How Mayor Daley Outfoxed Martin Luther King

During the Civil Rights Movement, black leaders had a saying: “In the South, the white man doesn’t care how close you get, as long as you don’t get too high. In the North, he doesn’t care how high you get, as long as you don’t get too close.”

When Martin Luther King came to Chicago in 1966, he didn’t come to march for voting rights. Blacks had been able to vote in Illinois for nearly 100 years and had their own aldermen, legislators and congressmen. He came for housing rights. Chicago was known as the most segregated city in America, with blacks confined to ghettos on the South and West sides.

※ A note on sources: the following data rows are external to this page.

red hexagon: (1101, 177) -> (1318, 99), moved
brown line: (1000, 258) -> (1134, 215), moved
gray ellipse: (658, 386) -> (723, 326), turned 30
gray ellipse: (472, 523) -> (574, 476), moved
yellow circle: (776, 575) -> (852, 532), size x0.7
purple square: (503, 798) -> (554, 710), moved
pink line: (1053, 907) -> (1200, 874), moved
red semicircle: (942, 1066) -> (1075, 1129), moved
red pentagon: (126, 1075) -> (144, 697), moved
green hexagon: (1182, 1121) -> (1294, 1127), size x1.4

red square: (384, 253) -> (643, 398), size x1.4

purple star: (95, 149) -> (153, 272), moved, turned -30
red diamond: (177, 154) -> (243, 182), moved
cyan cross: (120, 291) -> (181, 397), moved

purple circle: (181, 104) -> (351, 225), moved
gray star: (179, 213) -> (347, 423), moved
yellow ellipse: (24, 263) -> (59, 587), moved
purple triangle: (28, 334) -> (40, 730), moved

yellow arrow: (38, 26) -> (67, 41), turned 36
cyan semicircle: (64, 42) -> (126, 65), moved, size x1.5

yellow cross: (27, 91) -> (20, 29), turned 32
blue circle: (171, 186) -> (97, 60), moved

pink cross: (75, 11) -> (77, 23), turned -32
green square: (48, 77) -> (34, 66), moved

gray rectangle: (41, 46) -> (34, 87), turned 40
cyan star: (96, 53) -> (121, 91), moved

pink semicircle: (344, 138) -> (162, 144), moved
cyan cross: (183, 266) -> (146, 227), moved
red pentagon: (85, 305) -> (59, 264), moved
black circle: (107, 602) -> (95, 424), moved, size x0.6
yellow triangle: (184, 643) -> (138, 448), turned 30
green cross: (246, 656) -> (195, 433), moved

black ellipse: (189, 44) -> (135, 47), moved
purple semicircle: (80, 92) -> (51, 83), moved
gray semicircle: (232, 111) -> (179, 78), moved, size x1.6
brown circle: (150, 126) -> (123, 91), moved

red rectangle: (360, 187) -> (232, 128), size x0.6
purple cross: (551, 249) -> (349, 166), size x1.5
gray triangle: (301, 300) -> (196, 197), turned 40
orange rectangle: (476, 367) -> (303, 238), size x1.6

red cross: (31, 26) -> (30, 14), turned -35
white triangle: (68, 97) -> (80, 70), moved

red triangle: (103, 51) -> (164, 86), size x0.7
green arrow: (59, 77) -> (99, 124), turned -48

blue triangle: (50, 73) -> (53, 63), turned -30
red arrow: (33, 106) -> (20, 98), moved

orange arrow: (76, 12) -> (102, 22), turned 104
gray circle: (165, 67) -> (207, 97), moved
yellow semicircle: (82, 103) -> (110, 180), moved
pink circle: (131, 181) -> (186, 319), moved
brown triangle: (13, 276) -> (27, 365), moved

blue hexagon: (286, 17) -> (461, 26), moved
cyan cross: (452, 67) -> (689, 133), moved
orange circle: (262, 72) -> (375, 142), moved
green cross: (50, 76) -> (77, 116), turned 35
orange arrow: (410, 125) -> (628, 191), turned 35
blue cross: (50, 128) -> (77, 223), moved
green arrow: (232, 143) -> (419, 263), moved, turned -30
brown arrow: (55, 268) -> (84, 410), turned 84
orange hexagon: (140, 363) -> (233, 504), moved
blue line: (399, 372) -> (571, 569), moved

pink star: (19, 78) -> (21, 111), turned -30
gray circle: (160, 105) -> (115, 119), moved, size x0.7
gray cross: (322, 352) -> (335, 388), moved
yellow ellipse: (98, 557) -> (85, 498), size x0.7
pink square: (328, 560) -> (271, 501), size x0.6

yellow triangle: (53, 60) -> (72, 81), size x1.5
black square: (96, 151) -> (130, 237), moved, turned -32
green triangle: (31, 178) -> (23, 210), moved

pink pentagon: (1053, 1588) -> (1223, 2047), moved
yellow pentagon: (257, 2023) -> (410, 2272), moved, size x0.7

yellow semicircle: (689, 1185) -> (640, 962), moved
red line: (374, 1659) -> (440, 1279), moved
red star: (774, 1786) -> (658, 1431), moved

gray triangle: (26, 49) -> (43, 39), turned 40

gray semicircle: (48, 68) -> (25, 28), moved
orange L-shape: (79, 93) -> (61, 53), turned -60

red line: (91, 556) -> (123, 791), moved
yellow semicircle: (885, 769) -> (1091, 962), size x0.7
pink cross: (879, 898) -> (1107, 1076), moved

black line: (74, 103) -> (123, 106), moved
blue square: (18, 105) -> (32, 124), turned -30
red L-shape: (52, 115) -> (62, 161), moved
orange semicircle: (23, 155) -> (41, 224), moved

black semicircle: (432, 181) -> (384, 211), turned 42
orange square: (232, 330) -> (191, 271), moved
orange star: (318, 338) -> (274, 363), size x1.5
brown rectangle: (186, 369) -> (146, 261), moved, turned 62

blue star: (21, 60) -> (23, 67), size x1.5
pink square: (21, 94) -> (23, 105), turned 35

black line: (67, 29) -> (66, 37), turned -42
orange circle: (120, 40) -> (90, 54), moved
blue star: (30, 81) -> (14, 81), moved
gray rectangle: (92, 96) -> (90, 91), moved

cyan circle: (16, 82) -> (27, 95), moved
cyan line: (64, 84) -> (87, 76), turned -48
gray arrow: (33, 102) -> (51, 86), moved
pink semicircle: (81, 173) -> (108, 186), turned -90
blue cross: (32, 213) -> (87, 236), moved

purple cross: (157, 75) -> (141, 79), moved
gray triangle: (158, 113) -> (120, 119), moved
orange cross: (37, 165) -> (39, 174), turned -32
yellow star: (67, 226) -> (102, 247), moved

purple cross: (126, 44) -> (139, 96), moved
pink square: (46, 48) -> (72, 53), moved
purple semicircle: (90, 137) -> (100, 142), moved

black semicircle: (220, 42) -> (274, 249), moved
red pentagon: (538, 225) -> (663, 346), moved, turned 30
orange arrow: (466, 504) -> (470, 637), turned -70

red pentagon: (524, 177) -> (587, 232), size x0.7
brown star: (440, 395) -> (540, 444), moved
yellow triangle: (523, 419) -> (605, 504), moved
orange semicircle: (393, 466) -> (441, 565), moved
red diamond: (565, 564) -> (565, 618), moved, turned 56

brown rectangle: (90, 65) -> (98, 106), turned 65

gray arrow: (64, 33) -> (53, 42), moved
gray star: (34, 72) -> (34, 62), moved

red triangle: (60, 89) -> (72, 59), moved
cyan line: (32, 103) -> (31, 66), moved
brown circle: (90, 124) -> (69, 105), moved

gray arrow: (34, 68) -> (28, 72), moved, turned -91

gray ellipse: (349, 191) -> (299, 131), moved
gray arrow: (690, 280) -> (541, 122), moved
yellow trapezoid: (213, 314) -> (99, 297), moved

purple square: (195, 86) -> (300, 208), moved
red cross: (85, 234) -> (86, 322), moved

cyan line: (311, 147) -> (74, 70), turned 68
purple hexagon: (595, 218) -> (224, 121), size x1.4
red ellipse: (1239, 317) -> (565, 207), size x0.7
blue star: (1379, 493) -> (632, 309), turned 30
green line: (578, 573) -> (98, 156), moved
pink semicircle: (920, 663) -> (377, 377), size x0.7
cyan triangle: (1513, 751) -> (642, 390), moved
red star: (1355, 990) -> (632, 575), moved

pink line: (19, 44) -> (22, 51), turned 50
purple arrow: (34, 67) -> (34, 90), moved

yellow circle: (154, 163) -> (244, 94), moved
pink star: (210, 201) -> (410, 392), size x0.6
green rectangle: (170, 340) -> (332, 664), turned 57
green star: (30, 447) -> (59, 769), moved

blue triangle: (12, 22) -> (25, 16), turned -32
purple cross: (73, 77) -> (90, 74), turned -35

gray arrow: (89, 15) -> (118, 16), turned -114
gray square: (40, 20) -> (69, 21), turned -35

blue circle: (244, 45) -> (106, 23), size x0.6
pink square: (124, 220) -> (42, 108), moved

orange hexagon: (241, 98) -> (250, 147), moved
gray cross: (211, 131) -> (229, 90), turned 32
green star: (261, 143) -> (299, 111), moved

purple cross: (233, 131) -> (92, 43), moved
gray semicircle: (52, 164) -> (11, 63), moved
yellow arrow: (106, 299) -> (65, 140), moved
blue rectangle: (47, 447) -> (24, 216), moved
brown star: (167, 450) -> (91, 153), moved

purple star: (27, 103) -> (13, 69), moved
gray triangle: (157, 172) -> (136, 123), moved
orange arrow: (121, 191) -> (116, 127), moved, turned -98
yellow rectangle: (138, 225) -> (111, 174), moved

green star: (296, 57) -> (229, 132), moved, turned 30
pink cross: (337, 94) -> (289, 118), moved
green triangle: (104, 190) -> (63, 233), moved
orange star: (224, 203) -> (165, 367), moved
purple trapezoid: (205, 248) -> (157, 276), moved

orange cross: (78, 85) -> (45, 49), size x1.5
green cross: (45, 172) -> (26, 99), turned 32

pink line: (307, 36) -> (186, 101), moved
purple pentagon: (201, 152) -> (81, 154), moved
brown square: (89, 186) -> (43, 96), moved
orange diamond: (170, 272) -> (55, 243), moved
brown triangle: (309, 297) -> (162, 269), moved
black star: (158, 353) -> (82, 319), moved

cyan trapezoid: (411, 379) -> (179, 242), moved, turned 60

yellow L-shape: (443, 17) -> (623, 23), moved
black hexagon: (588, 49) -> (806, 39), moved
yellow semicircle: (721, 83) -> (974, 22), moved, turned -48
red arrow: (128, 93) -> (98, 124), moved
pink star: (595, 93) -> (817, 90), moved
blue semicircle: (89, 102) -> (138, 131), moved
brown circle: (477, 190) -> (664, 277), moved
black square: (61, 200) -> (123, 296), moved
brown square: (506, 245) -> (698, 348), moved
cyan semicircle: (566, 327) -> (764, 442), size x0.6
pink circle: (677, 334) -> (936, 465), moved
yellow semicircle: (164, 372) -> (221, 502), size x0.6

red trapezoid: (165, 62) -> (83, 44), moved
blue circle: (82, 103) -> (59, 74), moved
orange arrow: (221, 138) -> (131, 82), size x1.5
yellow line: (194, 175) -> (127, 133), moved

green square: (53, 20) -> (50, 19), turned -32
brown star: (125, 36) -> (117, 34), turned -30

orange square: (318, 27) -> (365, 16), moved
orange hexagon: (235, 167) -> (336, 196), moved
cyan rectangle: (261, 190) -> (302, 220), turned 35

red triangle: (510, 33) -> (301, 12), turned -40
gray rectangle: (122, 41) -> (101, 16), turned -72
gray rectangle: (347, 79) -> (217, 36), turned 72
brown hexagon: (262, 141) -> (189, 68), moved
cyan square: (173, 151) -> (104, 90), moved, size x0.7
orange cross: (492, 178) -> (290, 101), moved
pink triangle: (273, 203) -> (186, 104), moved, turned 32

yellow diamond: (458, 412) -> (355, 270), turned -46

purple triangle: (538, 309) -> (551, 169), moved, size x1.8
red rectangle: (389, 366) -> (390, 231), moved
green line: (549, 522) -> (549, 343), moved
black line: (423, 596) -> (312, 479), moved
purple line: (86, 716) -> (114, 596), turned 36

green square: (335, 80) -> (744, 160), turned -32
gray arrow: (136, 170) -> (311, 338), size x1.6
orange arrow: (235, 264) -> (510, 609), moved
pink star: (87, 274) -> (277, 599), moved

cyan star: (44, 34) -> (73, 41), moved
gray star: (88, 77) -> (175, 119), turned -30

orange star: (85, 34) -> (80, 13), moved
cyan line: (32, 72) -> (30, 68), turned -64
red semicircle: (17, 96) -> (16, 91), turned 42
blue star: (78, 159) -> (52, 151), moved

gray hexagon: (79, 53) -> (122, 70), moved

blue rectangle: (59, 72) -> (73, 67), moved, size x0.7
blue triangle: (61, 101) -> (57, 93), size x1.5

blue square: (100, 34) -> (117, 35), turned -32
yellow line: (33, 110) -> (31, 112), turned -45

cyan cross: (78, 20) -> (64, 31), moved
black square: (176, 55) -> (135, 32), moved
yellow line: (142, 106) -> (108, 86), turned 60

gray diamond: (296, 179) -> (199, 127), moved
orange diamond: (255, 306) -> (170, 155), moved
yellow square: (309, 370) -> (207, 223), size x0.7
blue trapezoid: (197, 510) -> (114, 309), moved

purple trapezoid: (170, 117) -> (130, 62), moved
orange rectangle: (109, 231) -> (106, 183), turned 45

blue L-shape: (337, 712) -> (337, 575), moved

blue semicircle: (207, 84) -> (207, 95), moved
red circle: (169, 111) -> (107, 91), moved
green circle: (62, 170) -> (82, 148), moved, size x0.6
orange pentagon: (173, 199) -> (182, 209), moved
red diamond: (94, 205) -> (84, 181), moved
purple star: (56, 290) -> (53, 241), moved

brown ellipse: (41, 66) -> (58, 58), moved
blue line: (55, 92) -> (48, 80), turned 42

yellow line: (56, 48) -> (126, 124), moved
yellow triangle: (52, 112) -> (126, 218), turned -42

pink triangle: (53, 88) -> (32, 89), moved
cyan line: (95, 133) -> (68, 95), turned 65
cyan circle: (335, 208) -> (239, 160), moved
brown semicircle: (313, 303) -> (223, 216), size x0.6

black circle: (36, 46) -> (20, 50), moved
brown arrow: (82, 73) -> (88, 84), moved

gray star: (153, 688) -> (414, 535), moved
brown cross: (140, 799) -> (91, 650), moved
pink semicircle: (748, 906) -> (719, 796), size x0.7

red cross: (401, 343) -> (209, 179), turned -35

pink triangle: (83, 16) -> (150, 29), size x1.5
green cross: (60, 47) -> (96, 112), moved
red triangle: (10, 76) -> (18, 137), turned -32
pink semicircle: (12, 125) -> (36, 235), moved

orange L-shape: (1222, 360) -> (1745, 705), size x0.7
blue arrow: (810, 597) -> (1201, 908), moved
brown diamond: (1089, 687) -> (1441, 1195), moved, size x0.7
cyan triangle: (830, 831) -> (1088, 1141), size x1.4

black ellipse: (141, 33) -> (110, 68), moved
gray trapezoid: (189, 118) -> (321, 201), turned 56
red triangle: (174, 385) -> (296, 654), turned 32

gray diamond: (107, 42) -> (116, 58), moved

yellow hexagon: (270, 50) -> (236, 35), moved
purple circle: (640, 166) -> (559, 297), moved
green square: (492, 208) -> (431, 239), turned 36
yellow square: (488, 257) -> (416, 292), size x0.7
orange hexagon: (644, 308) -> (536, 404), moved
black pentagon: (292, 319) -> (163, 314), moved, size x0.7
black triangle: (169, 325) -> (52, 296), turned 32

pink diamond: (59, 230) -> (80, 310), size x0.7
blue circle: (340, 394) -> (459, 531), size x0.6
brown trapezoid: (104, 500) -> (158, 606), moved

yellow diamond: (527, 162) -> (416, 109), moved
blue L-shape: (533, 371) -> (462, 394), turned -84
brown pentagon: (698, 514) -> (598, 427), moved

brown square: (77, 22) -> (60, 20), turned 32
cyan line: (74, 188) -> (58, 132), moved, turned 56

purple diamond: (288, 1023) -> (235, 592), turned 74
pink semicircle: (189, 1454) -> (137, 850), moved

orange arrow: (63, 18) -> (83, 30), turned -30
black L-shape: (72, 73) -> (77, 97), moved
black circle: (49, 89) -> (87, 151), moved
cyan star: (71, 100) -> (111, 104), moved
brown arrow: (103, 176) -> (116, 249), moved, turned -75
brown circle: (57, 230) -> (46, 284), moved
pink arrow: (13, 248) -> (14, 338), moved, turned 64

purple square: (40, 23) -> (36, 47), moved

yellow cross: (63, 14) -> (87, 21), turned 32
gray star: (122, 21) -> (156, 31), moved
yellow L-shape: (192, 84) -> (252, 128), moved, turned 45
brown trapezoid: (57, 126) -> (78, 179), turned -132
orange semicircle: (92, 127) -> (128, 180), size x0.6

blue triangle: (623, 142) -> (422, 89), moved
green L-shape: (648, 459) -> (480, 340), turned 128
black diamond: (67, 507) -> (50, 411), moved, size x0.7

King never made much progress in Chicago. Mayor Richard J. Daley, father of Richard M. Daley, wanted to keep the city segregated, because it guaranteed that middle-class whites didn’t flee to the suburbs. Rep. William Dawson, the black overlord of the South Side, also wanted to keep the city segregated, because the ghetto guaranteed him a captive political base. The Daley-controlled black aldermen known as the “Silent Six” regularly voted against open housing ordinances. As Bill and Lori Granger put it in Lords of the Last Machine, “Why let the chickens out of the coop?”

Still, King led marches through the all-white neighborhoods of Gage Park and Marquette Park, where he was greeted by Confederate-flag waving whites chanting, “Two, four, six, eight, we don’t want to integrate!” He was hit on the head by a rock, causing him to fall to the ground.

“I think the people from Mississippi ought to come to Chicago to learn how to hate,” King said afterward.

Unlike Southern politicians, Daley ordered his police to stop the violence -- but he also went to court for an injunction limiting the size and the hours of the marches. When he finally sat down to negotiate with King, they came up with an agreement in which Daley promised, among other things, to lobby for more open-housing legislation and build scattered-site housing projects. King left town, declaring victory. Shortly after his departure, Daley declared that summit had produced nothing but an unenforceable “gentlemen’s agreement.”

King was furious. As his aide Ralph Abernathy was later to write, “Richard Daley was a fox, too smart for us.”

As long as Daley was mayor, Chicago remained the most segregated city in America. In many parts of town, it still. On his home turf in the South, King defeated Bull Connor, George Wallace, Lester Maddox, the Ku Klux Klan and the White Citizens Councils. But in Chicago, he couldn’t outfox Mayor Daley.